後藤祐一君 私は、立憲民主党・無所属を代表し、岸田内閣不信任案に対し、賛成の立場から討論を行います。(拍手)

 昨日、二十年ぶりに、一ドル百三十四円台まで円安が進みました。輸出大企業にはプラスだが事業者や生活者にはマイナスだと岸田総理も認める円安が止まりません。EUやスイスもマイナス金利政策をやめようとしている中、日銀の黒田総裁は、金融緩和を継続する考えを改めて示しています。これでは、円安は止まりません。物価高も止まりません。総理、一体、どうやって岸田インフレを止めるつもりですか。
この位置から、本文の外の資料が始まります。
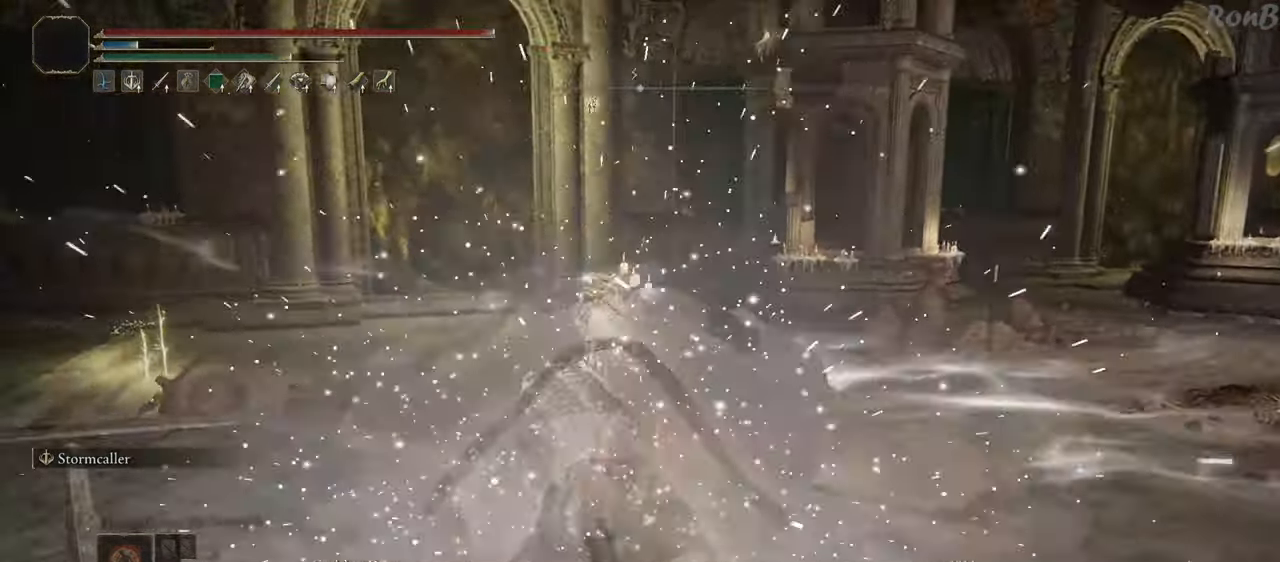
{"buttons": [], "left_stick": "up", "right_stick": "center", "events": [[83, "right_stick", "down"], [150, "right_stick", "down-right"], [383, "right_stick", "center"], [467, "left_stick", "up"]]}
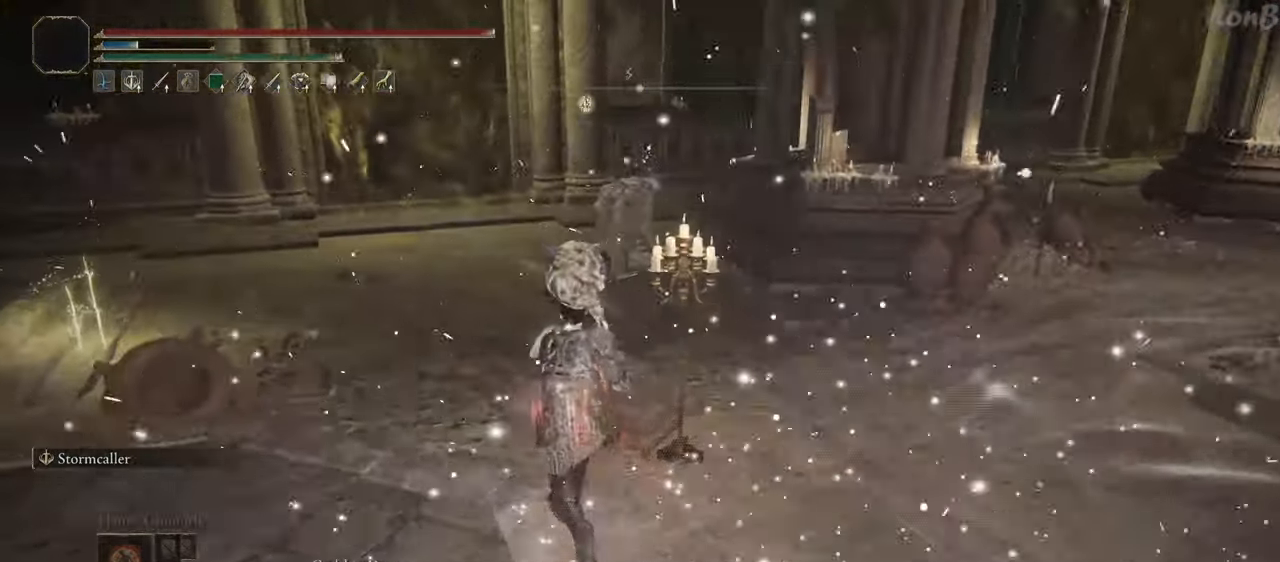
{"buttons": [], "left_stick": "up", "right_stick": "center", "events": [[17, "R3", "down"], [83, "R3", "up"]]}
 黒田総裁は、日本の家計の値上げ許容度も高まってきているとの発言は撤回したようですが、国民の、異次元の物価高騰に対する怒り、生活感のない黒田日銀総裁に対する怒り、何もしない岸田総理に対する怒りが高まってきているのではないでしょうか。

 総理が日銀総裁を更迭することは日銀法上できませんが、アベノミクスによる異次元の金融緩和を定めた二〇一三年のアコードを見直すことはできます。総理、一ドル何円になったらアコードを見直し、アベノミクスから脱却するんですか。一ドル百四十円ですか、百五十円ですか。

 賃金アップを伴うよい物価高の形で消費者物価二%以上が一年以上続くと異次元の金融緩和が終わるそうですが、岸田総理がアベノミクスを続ける限り、そんな時代は来ませんよ。つまり、岸田総理は永久にアベノミクスの泥沼から脱却できないまま、一ドル百四十円、百五十円といった円安による超岸田インフレにより、この国は二流国に転落してしまいますよ。総理、責任取れるんですか。

 岸田総理のコロナ対策についても総括する必要があります。

 オミクロン株が主流となった第六波でお亡くなりになった方は、五月二十五日時点で既に一万二千四十三人で、デルタ株が主流だった第五波の四倍に膨れ上がっています。岸田総理は、高齢を理由に家族が入院治療を希望しないからだ、コロナの重症の定義を満たさず基礎疾患の悪化で死亡しているなどと答弁していますが、三回目ワクチン接種が遅れたからじゃないんですか。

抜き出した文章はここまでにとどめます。